Dieci aziende di cui due ditte individuali e otto società, decine di automezzi; 16 rapporti bancari e 119 immobili tra terreni e abitazioni: è questo il tesoro dell’imprenditore di Racalmuto, Calogero Lillo Romano, per un valore di 120 milioni di euro, sequestrato questa mattina dai finanzieri del Nucleo Polizia Economico-Finanziaria di Palermo, in esecuzione di un provvedimento emesso dalla Sezione Misure di Prevenzione del Tribunale di Agrigento, su proposta della Procura della Repubblica di Palermo.

Una scalata imprenditoriale, quella di Lillo Romano, che comincia nei primi anni novanta nel suo paese di origine, Racalmuto: dalle piccole imprese che operavano nel settore dell’edilizia fino al grande salto in quello delle telecomunicazioni di cui era diventato il leader nella Sicilia occidentale.
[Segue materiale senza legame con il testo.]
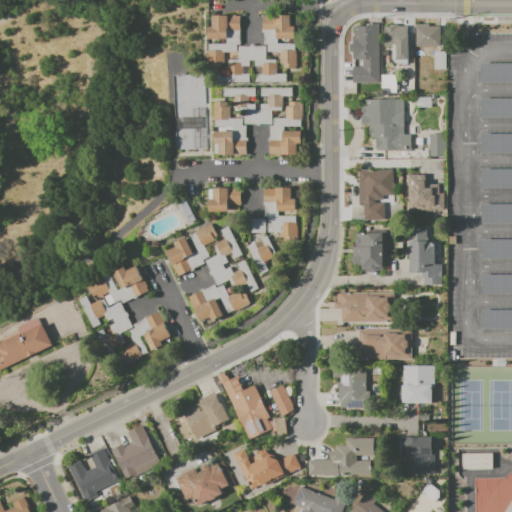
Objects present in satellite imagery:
park: (33, 0)
road: (296, 2)
road: (446, 2)
road: (479, 5)
road: (466, 8)
road: (487, 20)
building: (221, 25)
building: (426, 34)
building: (426, 35)
building: (220, 38)
building: (279, 38)
building: (396, 40)
building: (401, 43)
building: (370, 47)
road: (470, 52)
building: (256, 53)
building: (365, 53)
building: (439, 60)
road: (331, 61)
building: (251, 67)
building: (496, 74)
building: (394, 83)
road: (4, 84)
road: (490, 93)
park: (40, 101)
building: (260, 104)
building: (260, 104)
building: (496, 110)
building: (193, 116)
building: (385, 123)
building: (389, 125)
road: (469, 129)
road: (490, 129)
building: (285, 130)
building: (232, 132)
building: (289, 132)
building: (229, 133)
building: (435, 144)
building: (496, 145)
building: (441, 146)
road: (382, 163)
road: (490, 164)
road: (254, 173)
building: (496, 180)
building: (374, 191)
building: (379, 194)
building: (422, 194)
building: (426, 196)
parking lot: (481, 198)
building: (223, 199)
road: (490, 199)
building: (226, 200)
building: (280, 212)
building: (283, 212)
building: (191, 213)
building: (496, 215)
building: (261, 227)
road: (468, 234)
road: (490, 234)
building: (371, 249)
building: (194, 251)
building: (496, 251)
building: (373, 252)
building: (264, 254)
building: (422, 257)
building: (426, 259)
building: (232, 265)
road: (490, 269)
building: (213, 272)
road: (361, 277)
building: (496, 285)
building: (123, 286)
building: (219, 303)
road: (490, 304)
building: (364, 306)
building: (369, 308)
building: (125, 313)
building: (496, 321)
road: (183, 323)
building: (110, 325)
building: (148, 338)
road: (472, 340)
building: (23, 342)
building: (383, 343)
building: (25, 345)
building: (387, 345)
road: (211, 361)
road: (307, 362)
building: (416, 383)
building: (420, 385)
building: (350, 386)
building: (355, 388)
building: (281, 400)
building: (285, 401)
road: (93, 406)
park: (471, 406)
park: (500, 406)
building: (248, 408)
building: (252, 408)
building: (205, 415)
building: (209, 416)
road: (361, 422)
building: (279, 426)
building: (284, 428)
road: (47, 444)
building: (135, 453)
building: (138, 455)
building: (418, 455)
building: (421, 457)
road: (16, 459)
building: (345, 459)
building: (348, 460)
building: (476, 460)
road: (34, 465)
building: (263, 466)
building: (268, 468)
building: (92, 474)
building: (97, 476)
road: (45, 482)
road: (26, 483)
road: (65, 483)
building: (135, 484)
building: (202, 484)
building: (206, 484)
track: (493, 494)
building: (316, 501)
building: (321, 502)
building: (369, 504)
building: (366, 505)
building: (17, 506)
building: (18, 506)
building: (117, 506)
building: (125, 506)
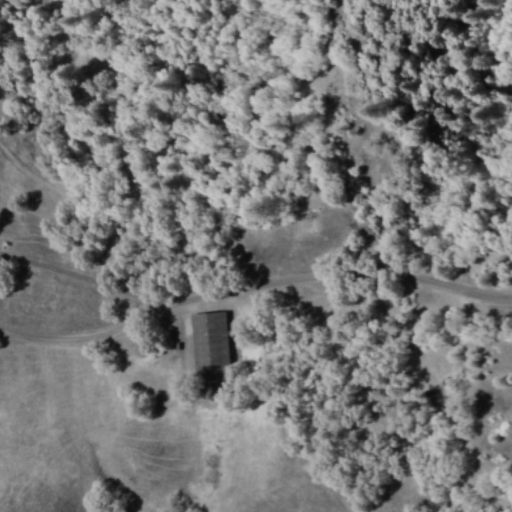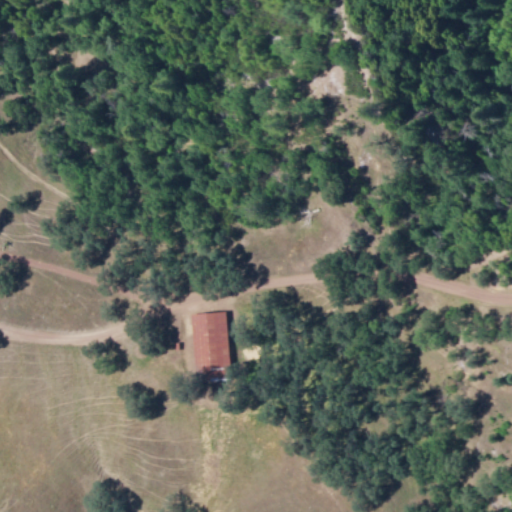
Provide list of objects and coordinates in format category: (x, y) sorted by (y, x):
road: (86, 267)
road: (254, 287)
building: (210, 339)
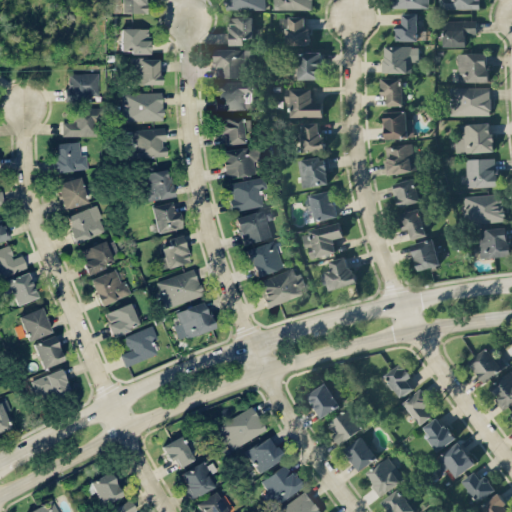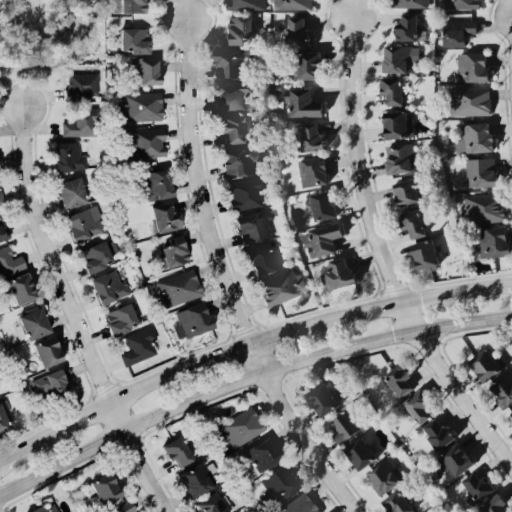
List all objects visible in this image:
building: (408, 3)
building: (411, 3)
building: (458, 3)
building: (244, 4)
building: (245, 4)
building: (292, 4)
building: (294, 4)
building: (459, 4)
building: (132, 5)
building: (133, 6)
building: (407, 26)
building: (408, 27)
building: (240, 28)
building: (240, 28)
building: (297, 28)
building: (297, 30)
building: (456, 30)
building: (457, 31)
building: (134, 39)
building: (134, 39)
building: (399, 57)
building: (399, 57)
building: (231, 60)
building: (233, 61)
building: (308, 63)
building: (309, 64)
building: (472, 65)
building: (472, 66)
building: (144, 69)
building: (145, 70)
building: (82, 83)
building: (81, 85)
building: (391, 89)
building: (392, 89)
building: (233, 94)
building: (234, 95)
building: (469, 99)
building: (471, 99)
building: (302, 101)
building: (303, 102)
building: (140, 104)
building: (141, 105)
building: (81, 121)
building: (82, 121)
building: (395, 122)
building: (397, 124)
building: (233, 128)
building: (231, 129)
building: (312, 134)
building: (311, 135)
building: (474, 136)
building: (475, 137)
building: (145, 141)
building: (147, 143)
building: (69, 154)
building: (69, 156)
building: (399, 157)
building: (400, 157)
building: (237, 160)
building: (240, 160)
building: (313, 170)
building: (313, 170)
building: (481, 170)
building: (481, 171)
building: (154, 183)
building: (156, 184)
building: (405, 190)
building: (70, 191)
building: (406, 191)
building: (71, 192)
building: (245, 192)
building: (245, 193)
building: (0, 201)
building: (320, 204)
building: (321, 204)
building: (484, 206)
building: (483, 207)
building: (164, 215)
building: (165, 217)
building: (84, 222)
building: (84, 222)
building: (412, 222)
building: (413, 222)
building: (251, 225)
building: (252, 226)
building: (3, 229)
building: (322, 237)
building: (322, 239)
building: (493, 240)
building: (494, 241)
building: (172, 250)
road: (385, 250)
building: (173, 252)
building: (424, 253)
building: (425, 253)
building: (97, 254)
building: (97, 255)
building: (262, 256)
building: (264, 257)
building: (9, 261)
building: (10, 261)
building: (339, 271)
building: (339, 272)
road: (234, 278)
building: (108, 284)
building: (280, 285)
building: (108, 286)
building: (280, 286)
building: (20, 287)
building: (20, 287)
building: (178, 287)
building: (178, 287)
road: (410, 294)
road: (78, 311)
building: (119, 317)
building: (120, 318)
building: (193, 318)
building: (192, 320)
building: (33, 322)
building: (34, 323)
road: (282, 329)
building: (138, 343)
building: (138, 345)
building: (46, 349)
building: (47, 351)
building: (484, 363)
road: (246, 377)
building: (399, 378)
building: (400, 378)
building: (49, 383)
building: (49, 384)
building: (503, 387)
building: (504, 389)
road: (125, 395)
building: (322, 398)
building: (323, 399)
building: (420, 405)
building: (420, 405)
building: (3, 410)
building: (511, 410)
building: (510, 413)
building: (343, 424)
building: (240, 425)
building: (344, 425)
building: (240, 427)
building: (438, 431)
building: (438, 432)
building: (176, 450)
building: (176, 450)
building: (360, 451)
building: (262, 452)
building: (360, 452)
building: (263, 453)
building: (455, 459)
building: (456, 459)
building: (384, 474)
building: (384, 475)
building: (196, 477)
building: (197, 477)
building: (277, 483)
building: (279, 483)
building: (477, 483)
building: (478, 485)
building: (103, 487)
building: (105, 487)
building: (397, 501)
building: (397, 502)
building: (213, 503)
building: (211, 504)
building: (495, 504)
building: (495, 505)
building: (44, 507)
building: (122, 507)
building: (426, 511)
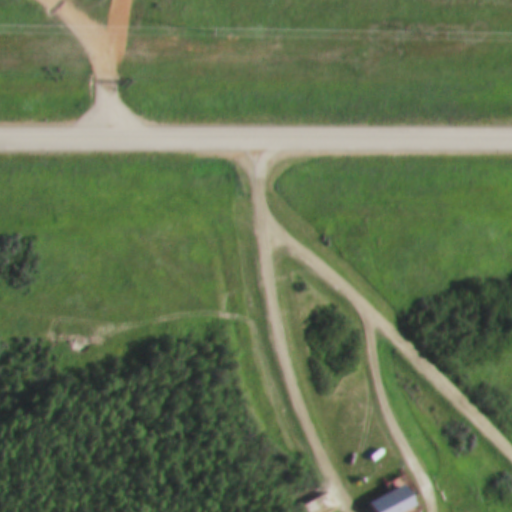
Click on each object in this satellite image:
road: (255, 138)
road: (393, 420)
road: (342, 495)
building: (386, 500)
building: (387, 501)
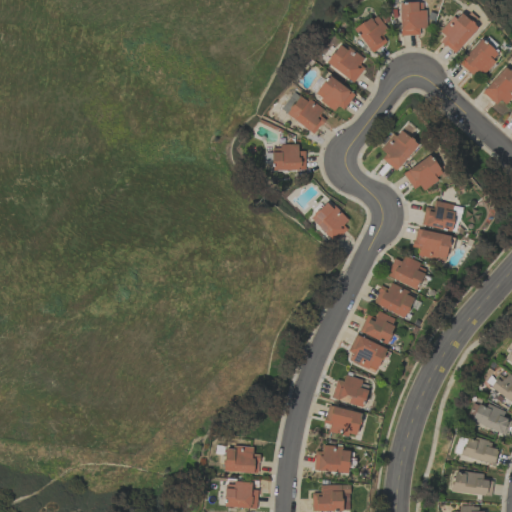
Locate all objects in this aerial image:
building: (410, 17)
building: (456, 30)
building: (371, 33)
building: (477, 58)
building: (344, 62)
building: (499, 86)
building: (332, 93)
road: (465, 112)
building: (305, 114)
building: (511, 114)
building: (396, 148)
building: (288, 158)
building: (421, 173)
building: (438, 216)
building: (328, 221)
building: (430, 244)
road: (361, 264)
building: (405, 272)
building: (393, 300)
building: (377, 327)
building: (365, 353)
building: (509, 357)
road: (432, 382)
building: (500, 386)
building: (349, 391)
building: (486, 417)
building: (341, 420)
building: (477, 450)
building: (331, 459)
building: (239, 460)
building: (470, 484)
building: (239, 495)
building: (471, 509)
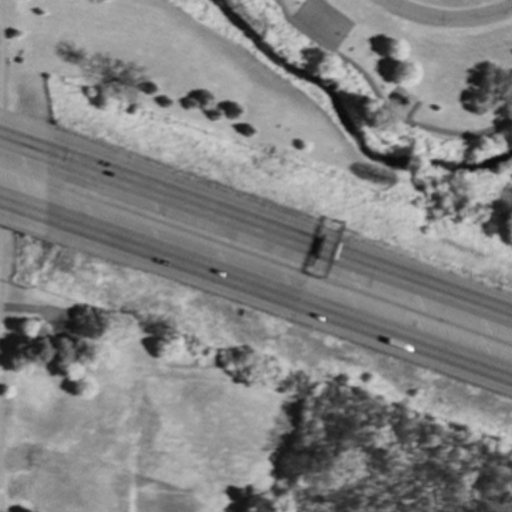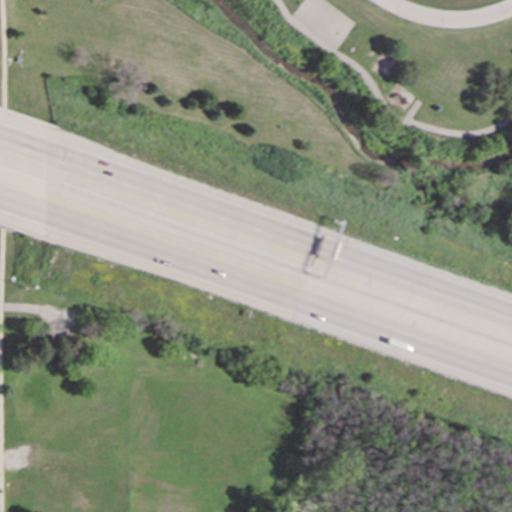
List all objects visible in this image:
road: (446, 19)
park: (322, 20)
park: (302, 83)
road: (380, 99)
road: (410, 112)
road: (2, 146)
road: (4, 202)
road: (258, 235)
road: (2, 242)
road: (260, 291)
road: (18, 307)
park: (210, 425)
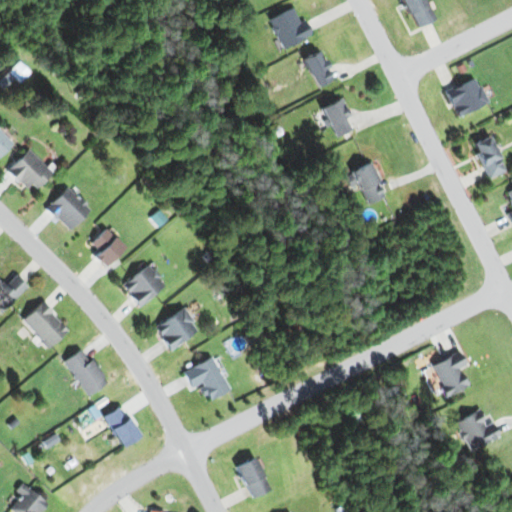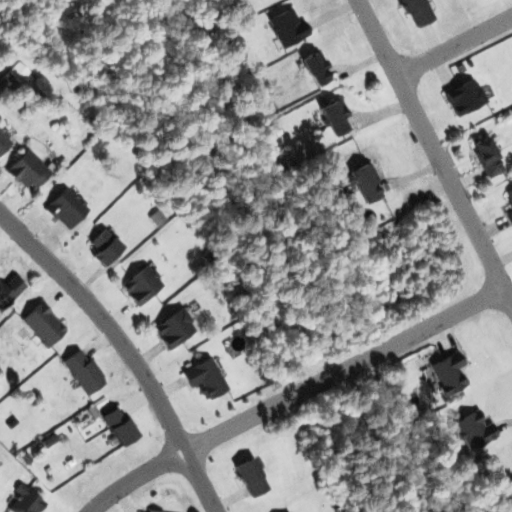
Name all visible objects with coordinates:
building: (417, 13)
building: (289, 27)
road: (454, 46)
building: (316, 68)
building: (25, 72)
building: (464, 97)
building: (336, 115)
road: (435, 154)
building: (486, 157)
building: (29, 169)
building: (363, 181)
building: (509, 201)
building: (68, 208)
building: (106, 249)
building: (144, 285)
building: (10, 290)
building: (42, 323)
building: (176, 328)
road: (126, 349)
building: (83, 370)
building: (452, 374)
building: (202, 375)
road: (293, 396)
building: (115, 425)
building: (473, 429)
building: (249, 477)
building: (26, 501)
building: (146, 511)
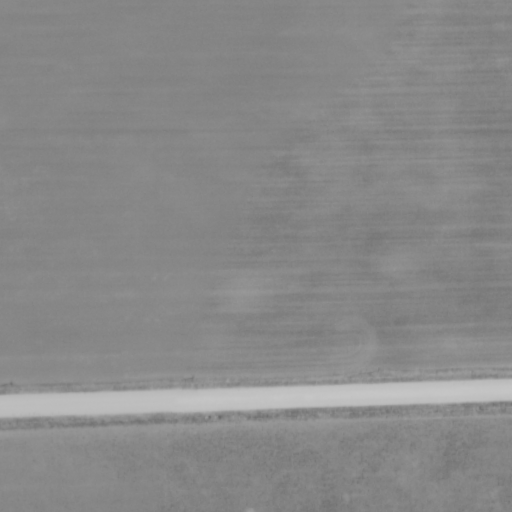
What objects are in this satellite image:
road: (256, 403)
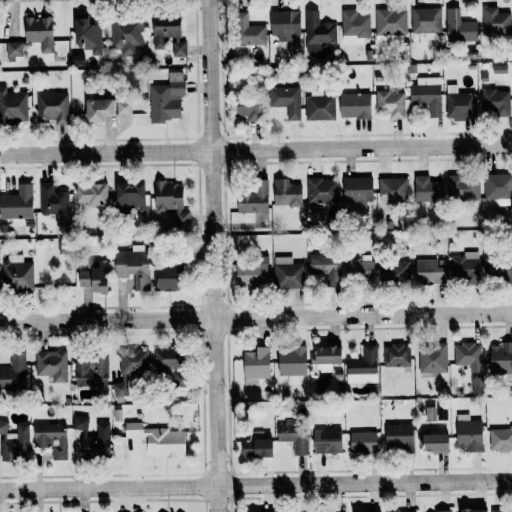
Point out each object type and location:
building: (425, 20)
building: (390, 22)
building: (495, 22)
building: (284, 26)
building: (354, 27)
building: (459, 28)
building: (317, 32)
building: (38, 33)
building: (167, 34)
building: (246, 34)
building: (87, 36)
building: (127, 38)
building: (433, 38)
building: (13, 50)
building: (76, 60)
building: (427, 94)
building: (166, 98)
building: (286, 100)
building: (495, 102)
building: (391, 103)
building: (460, 103)
building: (12, 105)
building: (319, 105)
building: (354, 105)
building: (123, 106)
building: (52, 107)
building: (246, 108)
building: (98, 109)
road: (256, 153)
building: (497, 186)
building: (463, 187)
building: (322, 190)
building: (392, 190)
building: (427, 190)
building: (358, 191)
building: (285, 192)
building: (91, 194)
building: (128, 197)
building: (253, 198)
building: (170, 201)
building: (17, 203)
building: (54, 203)
building: (316, 213)
road: (214, 255)
building: (464, 266)
building: (132, 267)
building: (342, 267)
building: (497, 269)
building: (429, 270)
building: (394, 271)
building: (250, 272)
building: (287, 272)
building: (17, 274)
building: (93, 276)
building: (167, 277)
road: (256, 319)
building: (396, 354)
building: (467, 354)
building: (325, 357)
building: (432, 358)
building: (501, 358)
building: (168, 362)
building: (291, 362)
building: (133, 363)
building: (256, 363)
building: (52, 365)
building: (362, 366)
building: (91, 371)
building: (14, 373)
building: (120, 389)
building: (79, 422)
building: (468, 433)
building: (293, 436)
building: (398, 437)
building: (50, 438)
building: (500, 438)
building: (157, 440)
building: (326, 441)
building: (14, 442)
building: (362, 442)
building: (434, 442)
building: (95, 443)
building: (255, 445)
road: (256, 485)
building: (472, 510)
building: (502, 510)
building: (344, 511)
building: (442, 511)
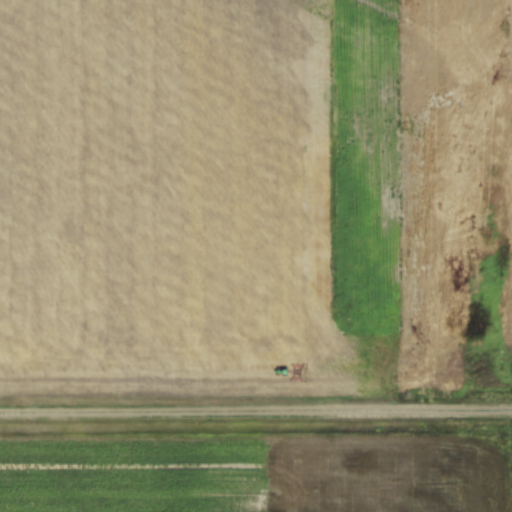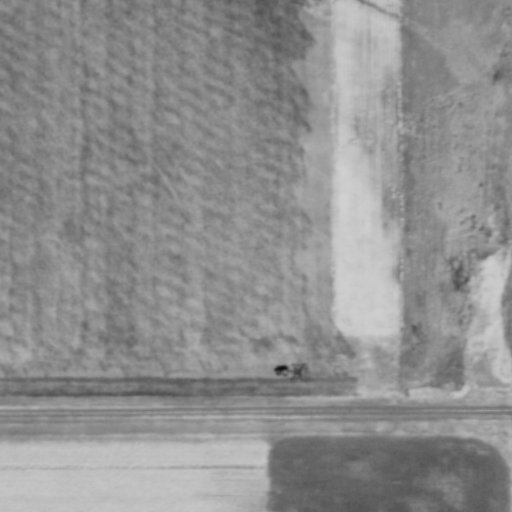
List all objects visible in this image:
road: (256, 410)
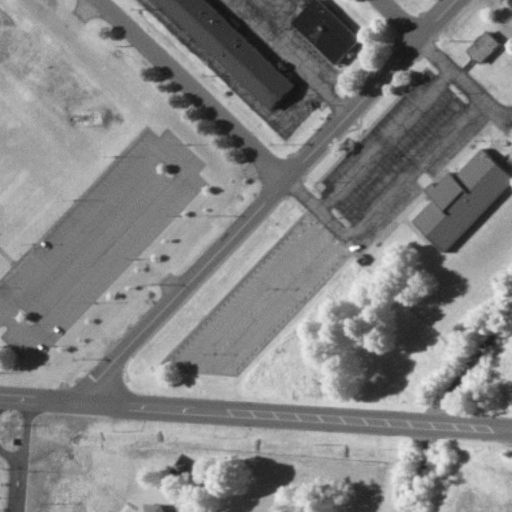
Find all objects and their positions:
road: (400, 19)
building: (325, 29)
building: (327, 30)
building: (484, 45)
building: (485, 45)
building: (231, 47)
building: (231, 47)
parking lot: (257, 53)
road: (287, 56)
road: (230, 76)
road: (463, 81)
road: (190, 91)
road: (137, 130)
road: (490, 134)
road: (384, 138)
parking lot: (400, 149)
road: (178, 169)
building: (463, 197)
building: (464, 198)
road: (264, 201)
road: (387, 203)
road: (332, 233)
parking lot: (95, 238)
parking lot: (259, 299)
road: (185, 367)
road: (35, 400)
road: (291, 416)
road: (507, 432)
road: (24, 456)
road: (11, 457)
building: (153, 508)
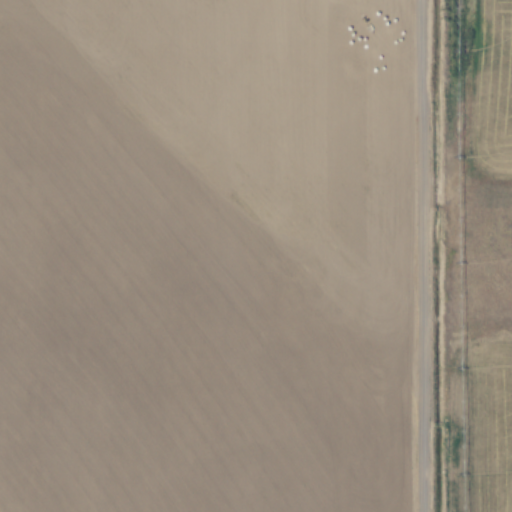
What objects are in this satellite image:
crop: (256, 255)
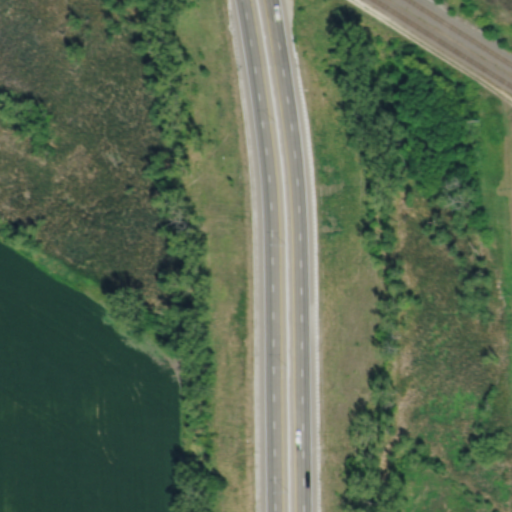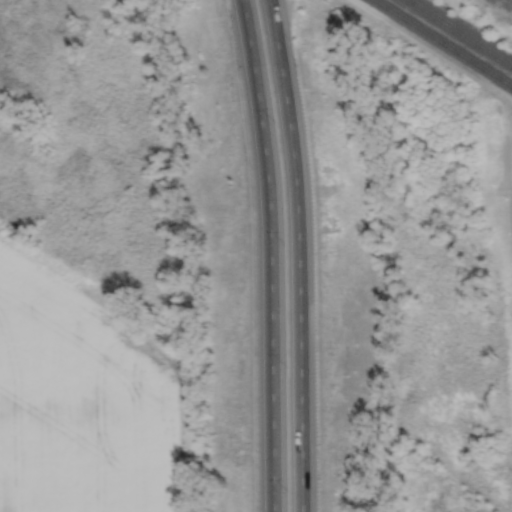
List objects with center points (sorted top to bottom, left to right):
road: (250, 1)
road: (280, 14)
railway: (459, 32)
railway: (443, 42)
road: (271, 256)
road: (299, 269)
crop: (78, 403)
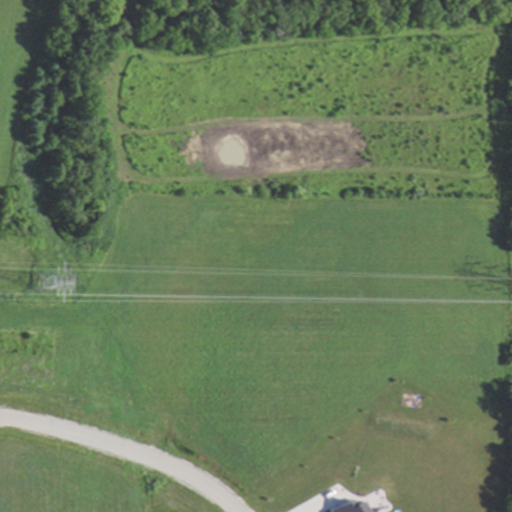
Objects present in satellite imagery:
power tower: (42, 291)
road: (126, 450)
building: (348, 506)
Racalmuto, oltre ad essere la terra di Leonardo Sciascia, in quegli anni era anche la terra di Maurizio Di Gati, l’ex barbiere che divenne capo indiscusso della mafia agrigentina e oggi collaboratore di giustizia, o di Ignazio Gagliardo, anche lui oggi pentito. Sono proprio loro, attraverso alcune dichiarazioni, a ricostruire i movimenti sospetti di Calogero Romano le cui aziende – secondo le fiamme gialle – si ampliavano sempre di più grazie al contributo di Cosa Nostra.

Contributo che continua anche dopo l’arresto e la collaborazione con la giustizia di Maurizio Di Gati che, nel frattempo, viene spodestato alla guida della mafia agrigentina da Giuseppe Falsone, boss di Campobello di Licata: con il consenso di quest’ultimo – scrivono i finanzieri – Calogero Romano avrebbe fornito il calcestruzzo per la costruzione del centro commerciale “Le Vigne” di Canicattì oltre al sistematico ricorso a sovrafatturazioni delle forniture di calcestruzzo, al fine di precostituirsi ”fondi neri” necessari al sostentamento della famiglia mafiosa di Canicattì”.

“A conclusione degli accertamenti economico-patrimoniali svolti dal Gico di Palermo, è stata – in definitiva – dimostrata una ingente sperequazione fra redditi leciti, patrimoni accumulati ed investimenti effettuati da Calogero Romano – dice la Finanza – sulla base della quale è stata applicata la misura patrimoniale del sequestro finalizzato alla confisca.